- _Your goal_
Without including any pictures, retype exactly the lines from the top of the records through the line containing "Annotation task. Dump", that final line included.

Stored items
**********

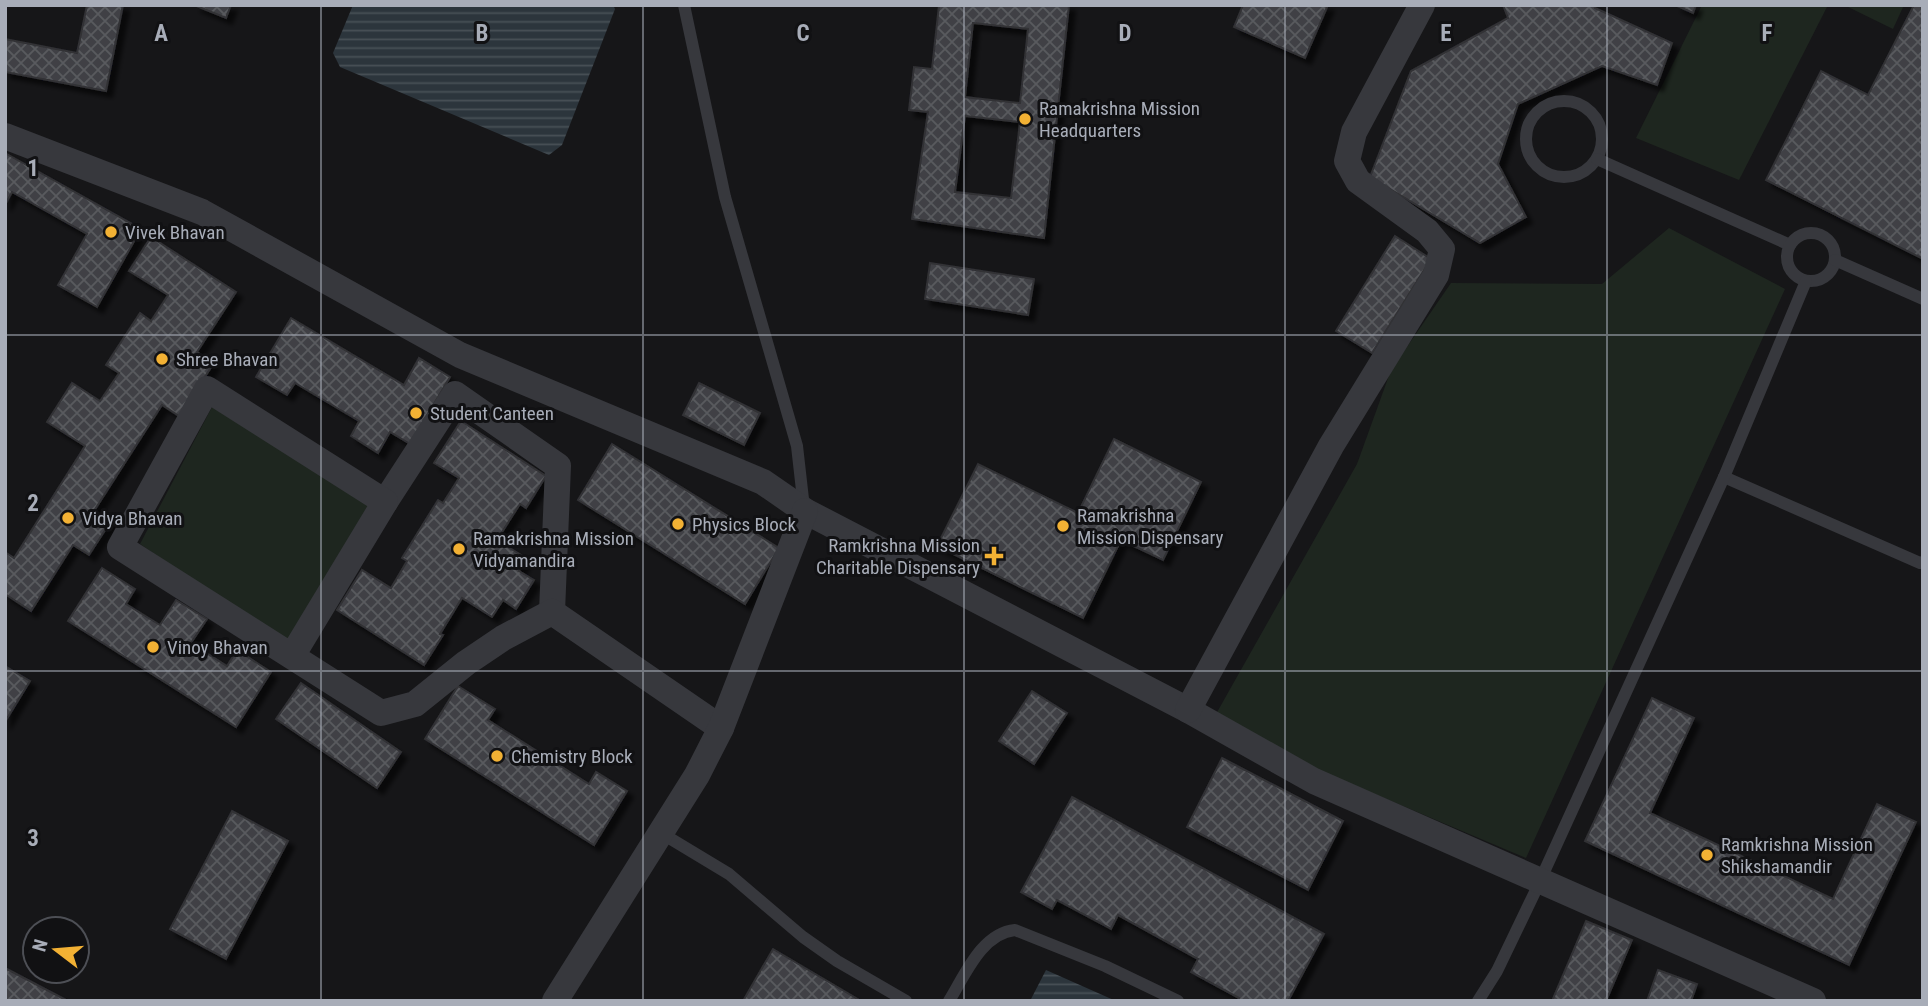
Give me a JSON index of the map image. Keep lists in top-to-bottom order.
{
  "places": {
    "other": [
      "Ramakrishna Mission Headquarters",
      "Vivek Bhavan",
      "Shree Bhavan",
      "Student Canteen",
      "Vidya Bhavan",
      "Physics Block",
      "Ramakrishna Mission Dispensary",
      "Ramakrishna Mission Vidyamandira",
      "Vinoy Bhavan",
      "Chemistry Block",
      "Ramkrishna Mission Shikshamandir"
    ],
    "health": ["Ramkrishna Mission Charitable Dispensary"]
  },
  "north": "left",
  "grid": {
    "columns": [
      "A",
      "B",
      "C",
      "D",
      "E",
      "F"
    ],
    "rows": ["1", "2", "3"]
  }
}
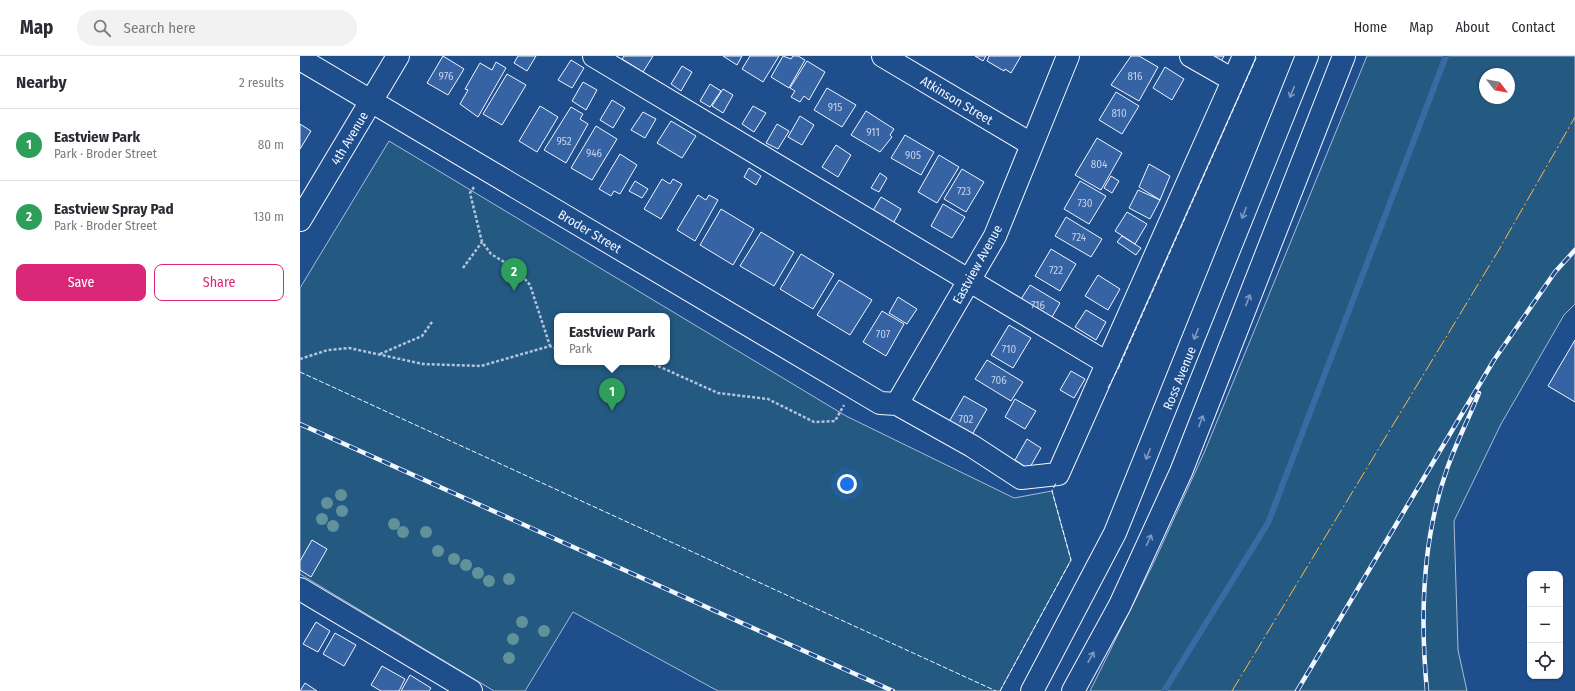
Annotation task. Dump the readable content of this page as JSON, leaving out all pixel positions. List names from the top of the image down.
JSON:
{
  "streets": {
    "street": [
      "Atkinson Street",
      "4th Avenue",
      "Broder Street",
      "Eastview Avenue",
      "Ross Avenue"
    ]
  },
  "crossings": [
    ["Atkinson Street", "Eastview Avenue"],
    ["4th Avenue", "Broder Street"],
    ["Broder Street", "Eastview Avenue"]
  ],
  "house_numbers": [
    "976",
    "816",
    "915",
    "810",
    "911",
    "952",
    "946",
    "905",
    "804",
    "723",
    "730",
    "724",
    "722",
    "716",
    "707",
    "710",
    "706",
    "702"
  ],
  "north": "bottom right",
  "page": {
    "header": "Map",
    "search": "Search here",
    "nav": [
      "Home",
      "Map",
      "About",
      "Contact"
    ],
    "heading": ["Nearby", "2 results"],
    "list": [
      {
        "mark": "1",
        "name": "Eastview Park",
        "note": "Park · Broder Street",
        "value": "80 m"
      },
      {
        "mark": "2",
        "name": "Eastview Spray Pad",
        "note": "Park · Broder Street",
        "value": "130 m"
      }
    ],
    "buttons": ["Save", "Share"],
    "pins": ["2", "1"],
    "popup": ["Eastview Park", "Park"],
    "map_buttons": ["+", "−"]
  }
}
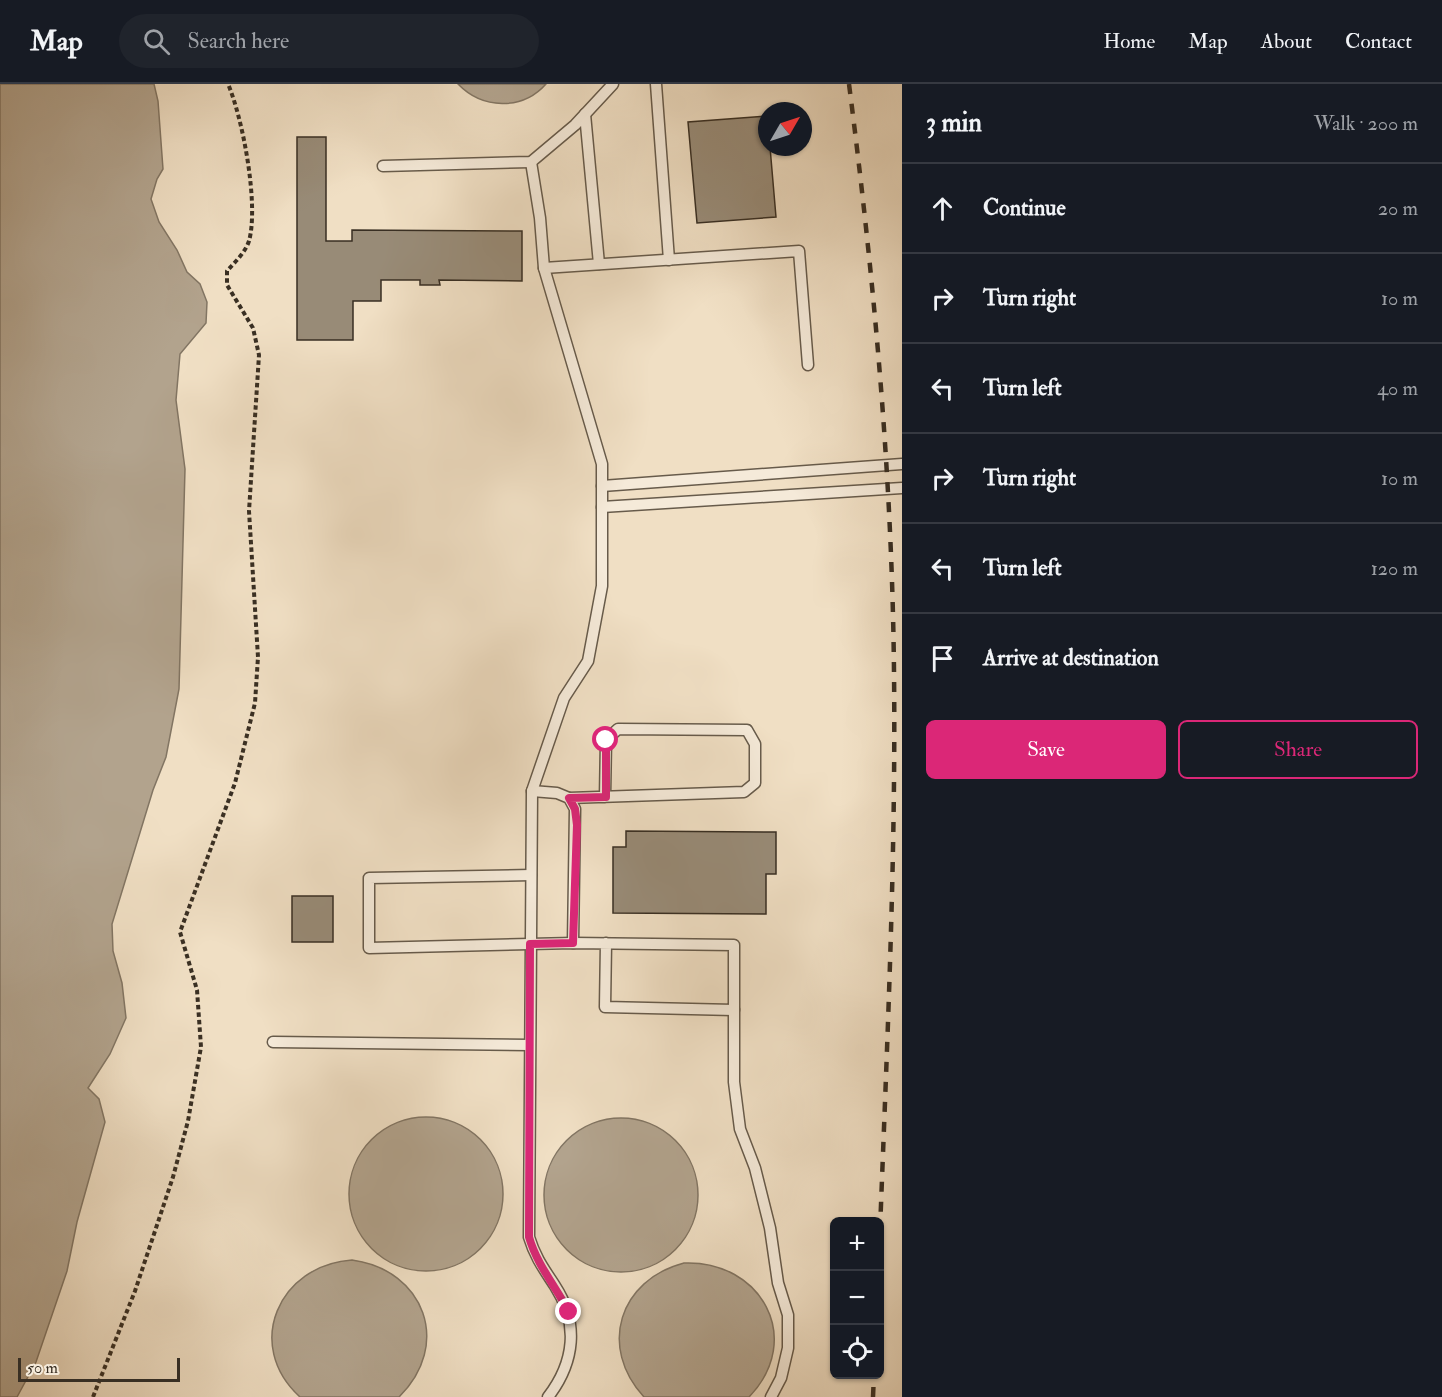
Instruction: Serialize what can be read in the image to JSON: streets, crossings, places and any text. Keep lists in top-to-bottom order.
{
  "scale_bar": "50 m",
  "north": "top right",
  "page": {
    "header": "Map",
    "search": "Search here",
    "nav": [
      "Home",
      "Map",
      "About",
      "Contact"
    ],
    "heading": ["3 min", "Walk · 200 m"],
    "list": [
      ["Continue", "20 m"],
      ["Turn right", "10 m"],
      ["Turn left", "40 m"],
      ["Turn right", "10 m"],
      ["Turn left", "120 m"],
      "Arrive at destination"
    ],
    "buttons": ["Save", "Share"],
    "map_buttons": ["+", "−"],
    "scale": "50 m"
  }
}
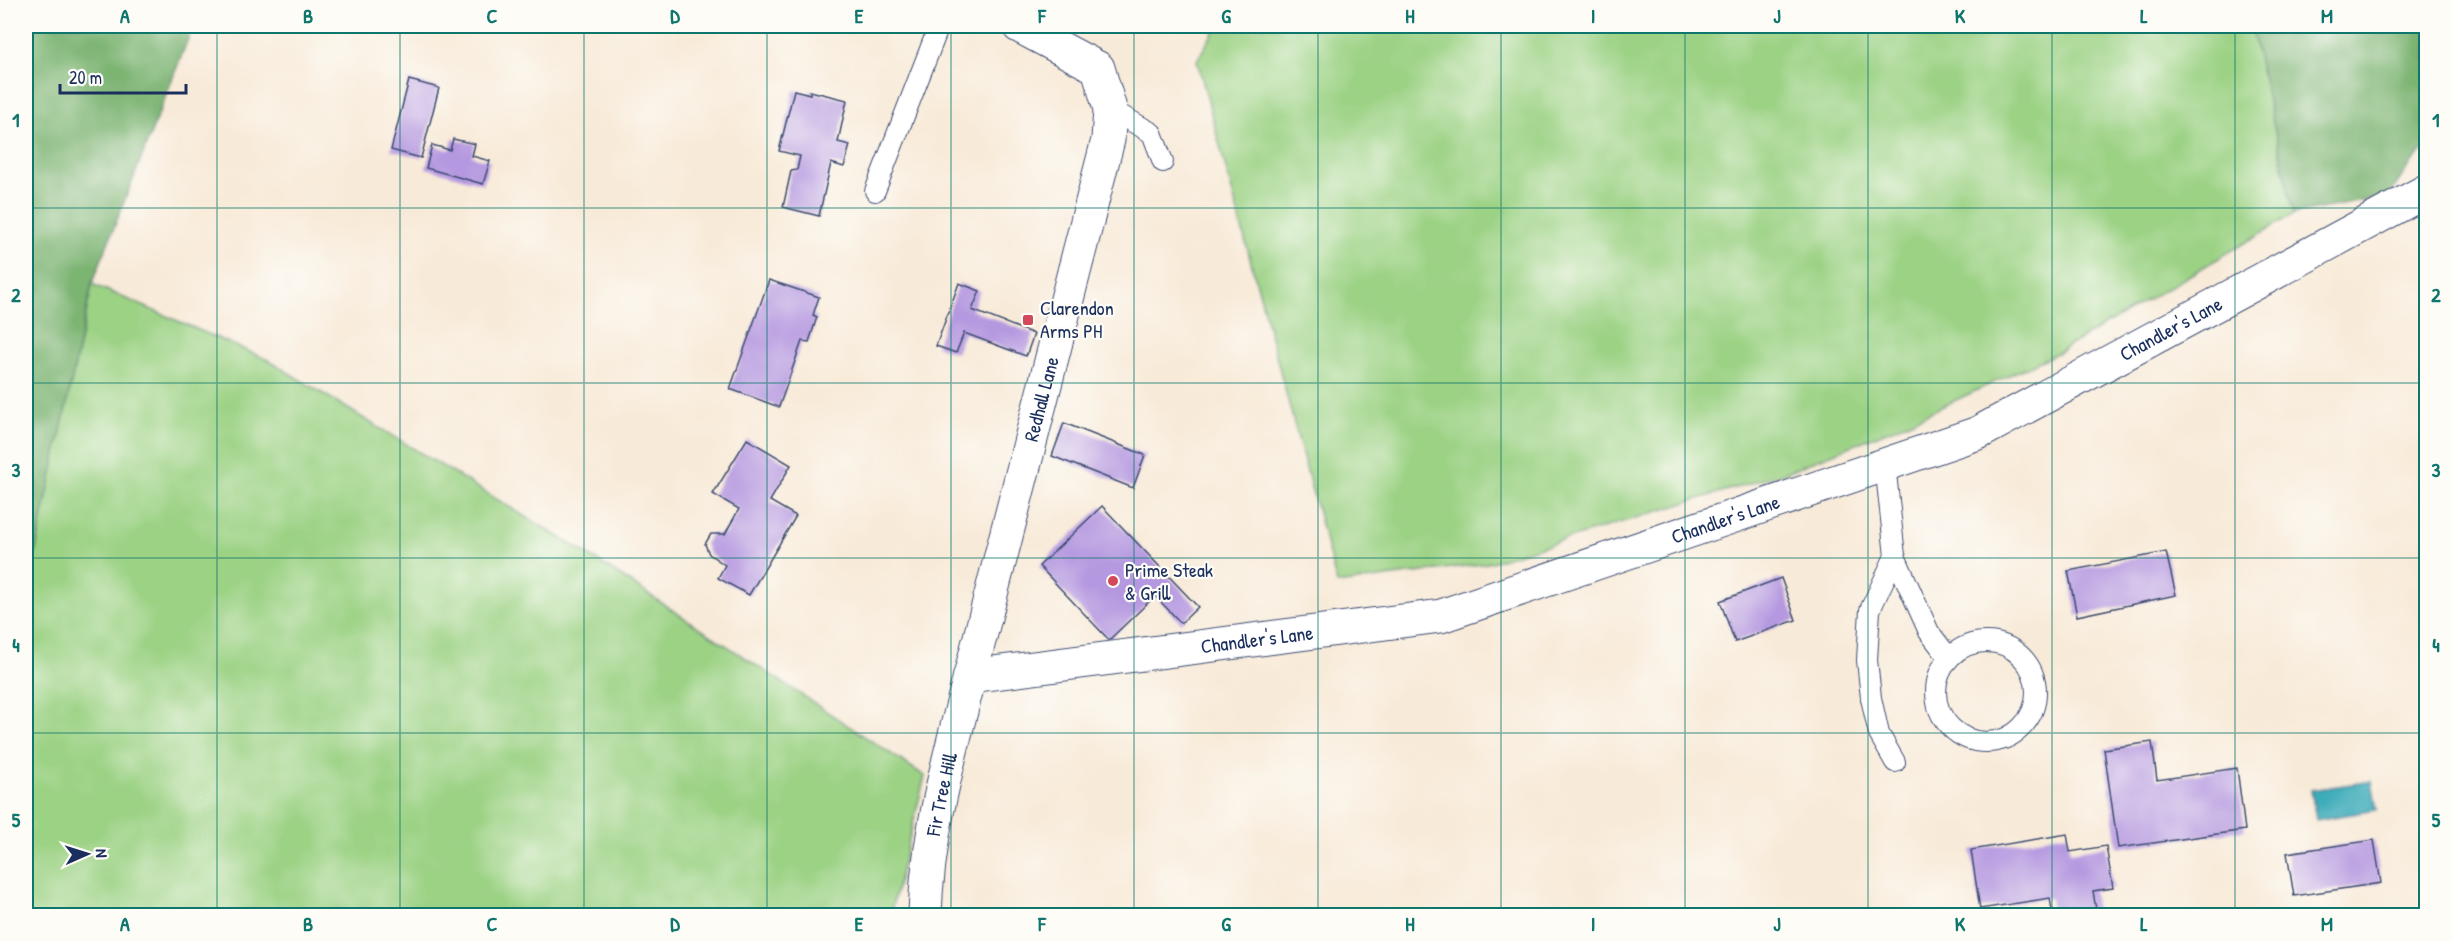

**********

- _Response area_
Give me a JSON index of the map image. Keep lists in top-to-bottom order.
{
  "places": {
    "other": [
      "Ramakrishna Mission Headquarters",
      "Vivek Bhavan",
      "Shree Bhavan",
      "Student Canteen",
      "Vidya Bhavan",
      "Physics Block",
      "Ramakrishna Mission Dispensary",
      "Ramakrishna Mission Vidyamandira",
      "Vinoy Bhavan",
      "Chemistry Block",
      "Ramkrishna Mission Shikshamandir"
    ],
    "health": ["Ramkrishna Mission Charitable Dispensary"]
  },
  "north": "left",
  "grid": {
    "columns": [
      "A",
      "B",
      "C",
      "D",
      "E",
      "F"
    ],
    "rows": ["1", "2", "3"]
  }
}
Annotation task. Dump the readable content of this page as JSON, leaving out all pixel positions. List names from the top of the image down.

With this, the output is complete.